| Given task 1 |
Copy out the guitar tablature records at the bottom of the page line for line, without the pictures.

| Selected passage |
IIT B-schools to have single online portal for MBA applications

IIT B-schools to have single online portal for MBA applicationsPlan a host of measures to make their MBA programmes more attractive and sought after Disha Kanwar / New Delhi Jan 29, 2012, 00:09 IST

After doing away with the Joint Management Entrance Test (JMET) last year and embracing the Common Admission Test (CAT), the Indian Institutes of Technology (IITs) are now planning a slew of measures to make their management programmes more attractive and sought after.

Foremost on the list is to merge their application process and adopt a common online portal for admissions in MBA programmes.

“It would be ideal to have a single portal for inviting applications and coordination among all IITs to conduct group discussion and personal interview so that duplication of efforts is avoided and the entire process of admissions is simplified. As 70-80 per cent of the candidate pool is common among the IIT B-schools, it will be in a relief for both the institutes and the students. The IITs will end up utilising their efforts and resources in an optimum manner. Also, the candidates will not have to juggle at multiple places, saving time and expenses,” said M P Gupta, admissions coordinator at IIT Delhi’s Department of Management Studies.

| Given task 2 |
Resume the article above on the IITs' plan for a single MBA application portal, continuing after its final sentence.

| Exercise inputs |
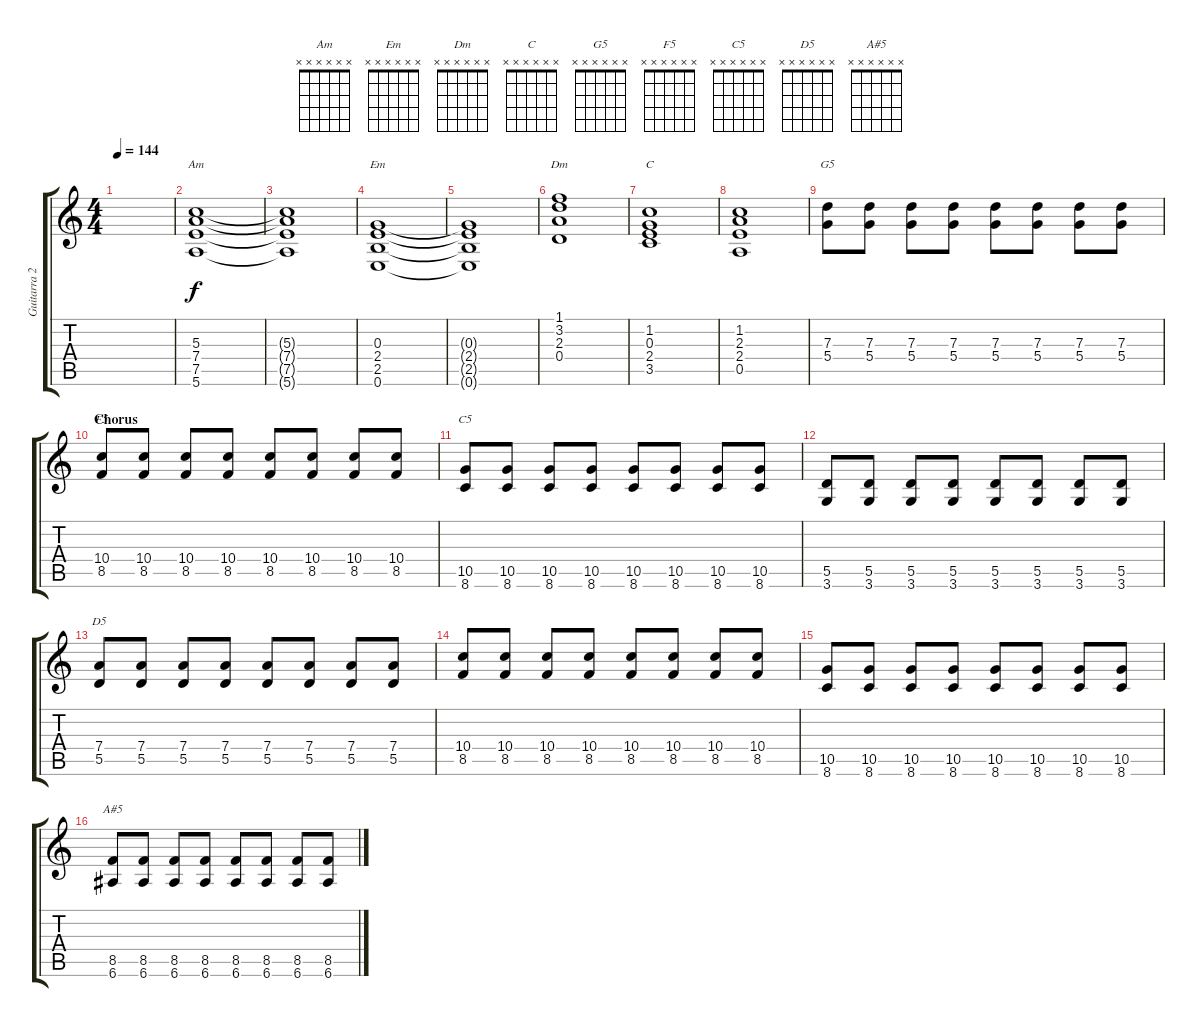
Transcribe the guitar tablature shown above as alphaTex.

\track ("Guitarra 2" "Guitarra 2") {instrument distortionguitar}
\staff {score tabs}
\tuning (E4 B3 G3 D3 A2 E2) {hide}
\chord ("Am" x x x x x x)
\chord ("Em" x x x x x x)
\chord ("Dm" x x x x x x)
\chord ("C" x x x x x x)
\chord ("G5" x x x x x x)
\chord ("F5" x x x x x x)
\chord ("C5" x x x x x x)
\chord ("D5" x x x x x x)
\chord ("A#5" x x x x x x)
\ts (4 4)
\tempo 144
\clef g2
\ks c
|
(5.3 7.4 7.5 5.6).1{ch "Am"} |
(5.3{t} 7.4{t} 7.5{t} 5.6{t}).1 |
(0.3 2.4 2.5 0.6).1{ch "Em"} |
(0.3{t} 2.4{t} 2.5{t} 0.6{t}).1 |
(1.1 3.2 2.3 0.4).1{ch "Dm"} |
(1.2 0.3 2.4 3.5).1{ch "C"} |
(1.2 2.3 2.4 0.5).1 |
(7.3 5.4).8{ch "G5" dy f} (7.3 5.4).8 (7.3 5.4).8 (7.3 5.4).8 (7.3 5.4).8 (7.3 5.4).8 (7.3 5.4).8 (7.3 5.4).8 |
\section ("" "Chorus")
(10.4 8.5).8{ch "F5"} (10.4 8.5).8 (10.4 8.5).8 (10.4 8.5).8 (10.4 8.5).8 (10.4 8.5).8 (10.4 8.5).8 (10.4 8.5).8 |
(10.5 8.6).8{ch "C5"} (10.5 8.6).8 (10.5 8.6).8 (10.5 8.6).8 (10.5 8.6).8 (10.5 8.6).8 (10.5 8.6).8 (10.5 8.6).8 |
(5.5 3.6).8 (5.5 3.6).8 (5.5 3.6).8 (5.5 3.6).8 (5.5 3.6).8 (5.5 3.6).8 (5.5 3.6).8 (5.5 3.6).8 |
(7.4 5.5).8{ch "D5"} (7.4 5.5).8 (7.4 5.5).8 (7.4 5.5).8 (7.4 5.5).8 (7.4 5.5).8 (7.4 5.5).8 (7.4 5.5).8 |
(10.4 8.5).8 (10.4 8.5).8 (10.4 8.5).8 (10.4 8.5).8 (10.4 8.5).8 (10.4 8.5).8 (10.4 8.5).8 (10.4 8.5).8 |
(10.5 8.6).8 (10.5 8.6).8 (10.5 8.6).8 (10.5 8.6).8 (10.5 8.6).8 (10.5 8.6).8 (10.5 8.6).8 (10.5 8.6).8 |
(8.5 6.6).8{ch "A#5"} (8.5 6.6).8 (8.5 6.6).8 (8.5 6.6).8 (8.5 6.6).8 (8.5 6.6).8 (8.5 6.6).8 (8.5 6.6).8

| Expected answer 1 |
Transcribe the guitar tablature shown above as alphaTex.

\track ("Guitarra 2" "Guitarra 2") {instrument distortionguitar}
\staff {score tabs}
\tuning (E4 B3 G3 D3 A2 E2) {hide}
\chord ("Am" x x x x x x)
\chord ("Em" x x x x x x)
\chord ("Dm" x x x x x x)
\chord ("C" x x x x x x)
\chord ("G5" x x x x x x)
\chord ("F5" x x x x x x)
\chord ("C5" x x x x x x)
\chord ("D5" x x x x x x)
\chord ("A#5" x x x x x x)
\ts (4 4)
\tempo 144
\clef g2
\ks c
|
(5.3 7.4 7.5 5.6).1{ch "Am"} |
(5.3{t} 7.4{t} 7.5{t} 5.6{t}).1 |
(0.3 2.4 2.5 0.6).1{ch "Em"} |
(0.3{t} 2.4{t} 2.5{t} 0.6{t}).1 |
(1.1 3.2 2.3 0.4).1{ch "Dm"} |
(1.2 0.3 2.4 3.5).1{ch "C"} |
(1.2 2.3 2.4 0.5).1 |
(7.3 5.4).8{ch "G5" dy f} (7.3 5.4).8 (7.3 5.4).8 (7.3 5.4).8 (7.3 5.4).8 (7.3 5.4).8 (7.3 5.4).8 (7.3 5.4).8 |
\section ("" "Chorus")
(10.4 8.5).8{ch "F5"} (10.4 8.5).8 (10.4 8.5).8 (10.4 8.5).8 (10.4 8.5).8 (10.4 8.5).8 (10.4 8.5).8 (10.4 8.5).8 |
(10.5 8.6).8{ch "C5"} (10.5 8.6).8 (10.5 8.6).8 (10.5 8.6).8 (10.5 8.6).8 (10.5 8.6).8 (10.5 8.6).8 (10.5 8.6).8 |
(5.5 3.6).8 (5.5 3.6).8 (5.5 3.6).8 (5.5 3.6).8 (5.5 3.6).8 (5.5 3.6).8 (5.5 3.6).8 (5.5 3.6).8 |
(7.4 5.5).8{ch "D5"} (7.4 5.5).8 (7.4 5.5).8 (7.4 5.5).8 (7.4 5.5).8 (7.4 5.5).8 (7.4 5.5).8 (7.4 5.5).8 |
(10.4 8.5).8 (10.4 8.5).8 (10.4 8.5).8 (10.4 8.5).8 (10.4 8.5).8 (10.4 8.5).8 (10.4 8.5).8 (10.4 8.5).8 |
(10.5 8.6).8 (10.5 8.6).8 (10.5 8.6).8 (10.5 8.6).8 (10.5 8.6).8 (10.5 8.6).8 (10.5 8.6).8 (10.5 8.6).8 |
(8.5 6.6).8{ch "A#5"} (8.5 6.6).8 (8.5 6.6).8 (8.5 6.6).8 (8.5 6.6).8 (8.5 6.6).8 (8.5 6.6).8 (8.5 6.6).8

| Expected answer 2 |
Currently, candidates apply separately to each management programme of IITs, supplying almost the same data to all, with each application costing Rs 1,500.

The IIT B-schools which are planning to merge and have common application portals are Sailesh J Mehta School of Management (IIT-Bombay), Department of Management Studies (IIT-Delhi), Department of Management Studies (IIT-Roorkee), Vinod Gupta School of Management (IIT-Kharagpur) and Department of Management Studies (IIT-Madras). The common portal will be handled by IITs in rotation and in coordination with the IIM organising CAT. In the common process, candidates will be required to mention their preference order for IIT B-schools, probably similar to the B Tech admission process of IITs. With these plans, the next five years will be a period to watch out for these big-league management schools as the IITs.

These schools are also contemplating the launch of a new dual degree: a five-year course combining their B Tech and MBA programmes. The proposal is at an advanced stage of planning and is likely to be launched in July 2013.

IIT students will be given an option to enter the dual degree programme in their second or third year, as most will take time to get the necessary exposure for such a decision. Interested students will be required to go through an internal group discussion and personal interview process, before qualifying for the dual degree.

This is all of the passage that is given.